Loss of crop productivity becomes very high risk at 4°C with little possibility of adaptation. Ditto for heat-related mortality in Asia, North America and, presumably, elsewhere.

Burning embers

The extensive detail in these tables is summarised in a new improved version of the ‘burning embers’ diagram, shown below:

Burning embers_cropped

From this we can readily see that the 2°C ‘guardrail’ marks a fairly arbitrary point on the gradation from dire to downright dangerous.

5 thoughts on “Climate change impacts: IPCC Working Party 2 report”

  1. Ecological adaptation depends a lot on geography and speed of change. For example, something that only thrives in the south of Tas is very vulnerable to climate change while something that lives up north on the plains to the west of the dividing range may have a better chance.
    An entomologist friend of mind says that stock routes can be a useful aid to animals that need to migrate to survive. He also thinks that major roads could hep if there is a broad band of vegetation along the side of the road. It would help of course if the road followed an ecological band. (A road goes up and down though varying landscapes may not work as well.)
    My friend is particularly concerned about slow moving insects and small animals that can’t travel safely across open land.

  2. OK, so the IPCC says there’s a %95 chance that ” more than half ” of the warming is GHGs.
    Do they explain what causes the remainder cause of the warming ?

  3. Sorry, jumpy, I’ll have to pass on that one for now. I think it relates to statements made in the first report. I don’t have time to track down in the main body of the report exactly what was said, but I will observe that the IPCC tends to be conservative in such statements.

    John, this post (from Climate clippings 65) talks about climate envelopes and the interactions between species as they move.

    People may have to move also!

    This post talks about the effects demographically of Hurricane Katrina, and about towns on the Alaska coastline.

  4. Mike Marriott says that we have 20 years within which to act in order to avoid the worst impacts of climate change.
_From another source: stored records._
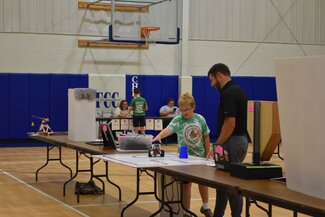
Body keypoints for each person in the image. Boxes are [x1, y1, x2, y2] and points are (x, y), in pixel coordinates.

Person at [152, 93, 213, 217]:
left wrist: (208, 152)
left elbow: (206, 136)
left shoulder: (200, 119)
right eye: (182, 110)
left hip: (200, 157)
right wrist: (159, 136)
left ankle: (205, 206)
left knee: (203, 182)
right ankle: (186, 211)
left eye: (187, 109)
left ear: (193, 107)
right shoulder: (178, 120)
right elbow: (168, 130)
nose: (184, 112)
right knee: (186, 185)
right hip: (185, 159)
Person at [208, 63, 248, 217]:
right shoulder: (237, 90)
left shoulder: (229, 93)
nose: (212, 85)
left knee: (232, 186)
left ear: (219, 75)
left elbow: (230, 123)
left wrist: (218, 143)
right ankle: (218, 214)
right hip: (237, 141)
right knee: (222, 182)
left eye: (212, 80)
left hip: (232, 142)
    If Abbott stays PM for two more terms, there’s half that time gone.

    Abbott must go!

  5. Brian @4: At the moment neither side of politics is much good for the environment because they are unwilling to do anything like enough to satisfy

    20 years within which to act in order to avoid the worst impacts of climate change.

    Our best hope is to convince our leaders that the economy will perform better if serious climate action is undertaken. The good news is that changing conditions speeds up evolution, particularly species that have only short life spans.
    @3: Quite right. Survival of species when their climate envelope is moving is complicated by what is happening to the movements of other species.
    I do think that the fossil record seriously underestimates the rate of extinction because the conditions required for fossilization are rare, many species were never anywhere near a potential fossilization site and/or the fossilization site was destroyed later by erosion etc.